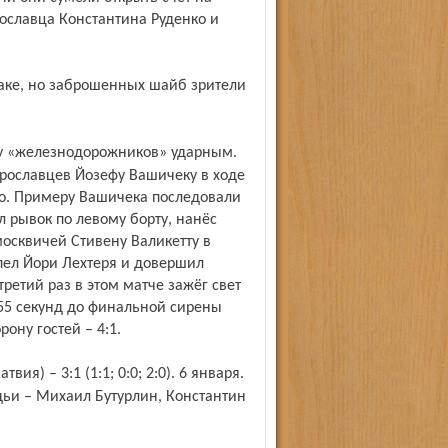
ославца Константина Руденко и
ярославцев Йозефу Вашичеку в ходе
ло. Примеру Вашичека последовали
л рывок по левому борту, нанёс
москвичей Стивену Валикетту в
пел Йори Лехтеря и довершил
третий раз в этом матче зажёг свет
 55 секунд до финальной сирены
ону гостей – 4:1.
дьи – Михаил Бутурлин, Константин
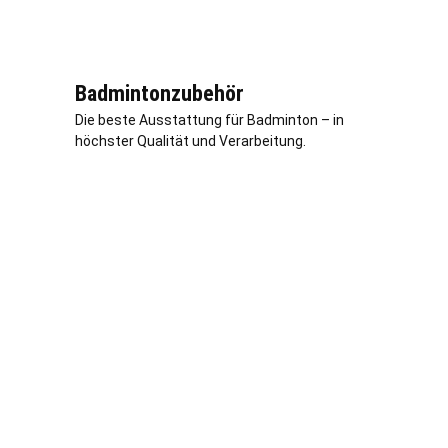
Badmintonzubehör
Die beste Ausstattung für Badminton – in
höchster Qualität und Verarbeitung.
◇ ◇ ◇ ◇ ◇ ◇ ◇
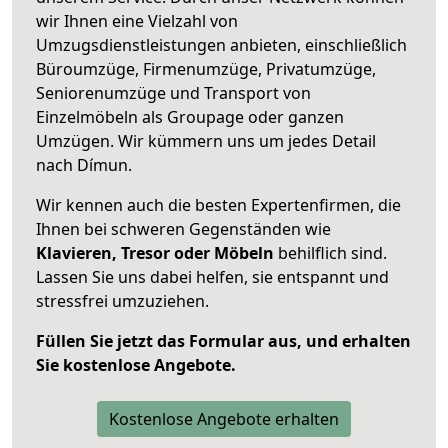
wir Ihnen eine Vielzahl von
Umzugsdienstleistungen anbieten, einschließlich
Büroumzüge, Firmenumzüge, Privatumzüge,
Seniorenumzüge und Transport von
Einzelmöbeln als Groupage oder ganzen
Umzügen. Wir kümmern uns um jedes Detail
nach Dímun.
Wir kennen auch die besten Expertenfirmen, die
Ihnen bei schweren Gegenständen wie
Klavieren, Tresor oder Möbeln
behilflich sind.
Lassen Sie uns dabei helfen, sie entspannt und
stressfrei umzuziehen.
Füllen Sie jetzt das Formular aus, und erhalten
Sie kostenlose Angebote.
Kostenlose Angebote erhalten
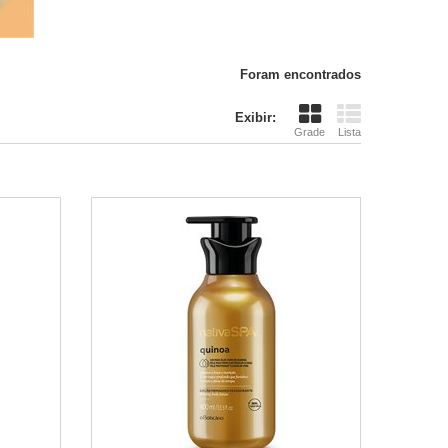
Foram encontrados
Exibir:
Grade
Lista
◇ ◇ ◇ ◇ ◇ ◇ ◇
• Request
Search the listing for the word "Ihnen", and copy every line in which it is found.

• Result below
wir Ihnen eine Vielzahl von
Ihnen bei schweren Gegenständen wie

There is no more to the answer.